Muhammad Dib revisité cette semaine

La littérature algérienne a commémoré vendredi la disparition du grand écrivain Mohamed Dib (21 juillet 1920 – 2 mai 2003).
Le poète et romancier Mohamed Dib est considéré comme l’un des fondateurs de la littérature francophone en Algérie.
Dib est né à Tlemcen et a travaillé dans l’éducation avant de tvailler comme comptable et traducteur. Il a également travaillé dans le tissage de tapis, tout en s’essayant au journal « Algérie Républicaine » où il publie le poème « Été » dans la revue suisse « Littérature » en 1946, suivi du poème « Vega » en 1947, avant d’écrire la trilogie « La Grande Maison » (1952), « L’incendie » (1954) et « Le Tissage » (1957).
Il a écrit le recueil de nouvelles « Au café » (1955), le roman « L’été africain » (1959) et les histoires de « Baba Farkan » pour enfants.

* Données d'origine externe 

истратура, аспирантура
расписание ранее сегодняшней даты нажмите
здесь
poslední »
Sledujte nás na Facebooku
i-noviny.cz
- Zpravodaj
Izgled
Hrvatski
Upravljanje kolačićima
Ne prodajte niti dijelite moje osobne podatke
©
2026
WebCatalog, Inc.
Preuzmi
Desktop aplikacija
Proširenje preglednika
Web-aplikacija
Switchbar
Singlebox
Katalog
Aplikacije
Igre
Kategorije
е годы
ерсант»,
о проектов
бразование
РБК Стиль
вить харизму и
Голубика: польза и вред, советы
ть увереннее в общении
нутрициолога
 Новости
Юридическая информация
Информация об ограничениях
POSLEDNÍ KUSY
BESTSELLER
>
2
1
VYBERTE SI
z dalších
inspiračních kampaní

Il s’est également aventuré dans la « littérature d’aventure » à travers les romans « La Danse du propriétaire » (1968) et « Le Maître de la chasse » (1970).

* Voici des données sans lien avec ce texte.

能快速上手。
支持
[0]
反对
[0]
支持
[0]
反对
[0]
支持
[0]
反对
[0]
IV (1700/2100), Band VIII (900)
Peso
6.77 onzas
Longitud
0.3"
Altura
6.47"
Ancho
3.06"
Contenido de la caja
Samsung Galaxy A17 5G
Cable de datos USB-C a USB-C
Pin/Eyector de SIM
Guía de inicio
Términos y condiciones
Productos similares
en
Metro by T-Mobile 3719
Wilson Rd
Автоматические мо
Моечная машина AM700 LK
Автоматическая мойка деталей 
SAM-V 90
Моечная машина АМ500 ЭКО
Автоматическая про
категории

Dans ses œuvres, Mohammed Dib a tenu à souligner le caractère national, la revendication de la libération de l’Algérie et l’effort pour que la terre des martyrs reste présente dans la littérature mondiale.
Un auteur polyglotte et globe-trotters
Ses œuvres ont dressé un tableau complet de la vie marginalisée des Algériens, assiégés par la pauvreté et les privations en raison de la brutalité et de la tyrannie du colonisateur. Il a déclaré : « Peu d’entre nous ont ressenti l’importance de mentionner le nom de l’Algérie et de le présenter. »
Dib a enseigné dans des universités en Amérique et en Finlande et est l’auteur de « The Northern Trilogy » (1989), qui comprenait « Ursul’s Roofs », « Marble Snows » et « Eve’s Sleep », ainsi qu’un texte poétique, « Ishmael’s Dawn » (1996).
Une présence théâtrale remarquable
Mohamed Dib est apparu dans une production théâtrale au cours du 1e tiers d’avril 2022, après une lecture scénique différente du texte passionnant « African Summer ».
Le Théâtre régional de Constantine a présenté une représentation mélodramatique évoquant les difficultés des familles algériennes et leur lutte acharnée pour protéger l’identité culturelle locale et le patrimoine social dans les années 1950.
Adapté par Said Boulmerka et réalisé par Karim Boudchiche, le film est resté fidèle à l’esprit de Dib, consacrant son esthétique poétique à une saveur théâtrale.
Le réalisateur Karim Boudchiche a souligné que « l’Été africain » commémore un tournant important dans l’histoire de l’Algérie.
Mohammed Dib est décédé au printemps 2003 à l’âge de 83 ans, laissant derrière lui un héritage d’œuvres de classe mondiale.
La professeure d’université Najat Khadda a déclaré que les œuvres de Mohamed Dib comptent parmi les œuvres les plus importantes de la littérature algérienne de langue française. … et anglaise.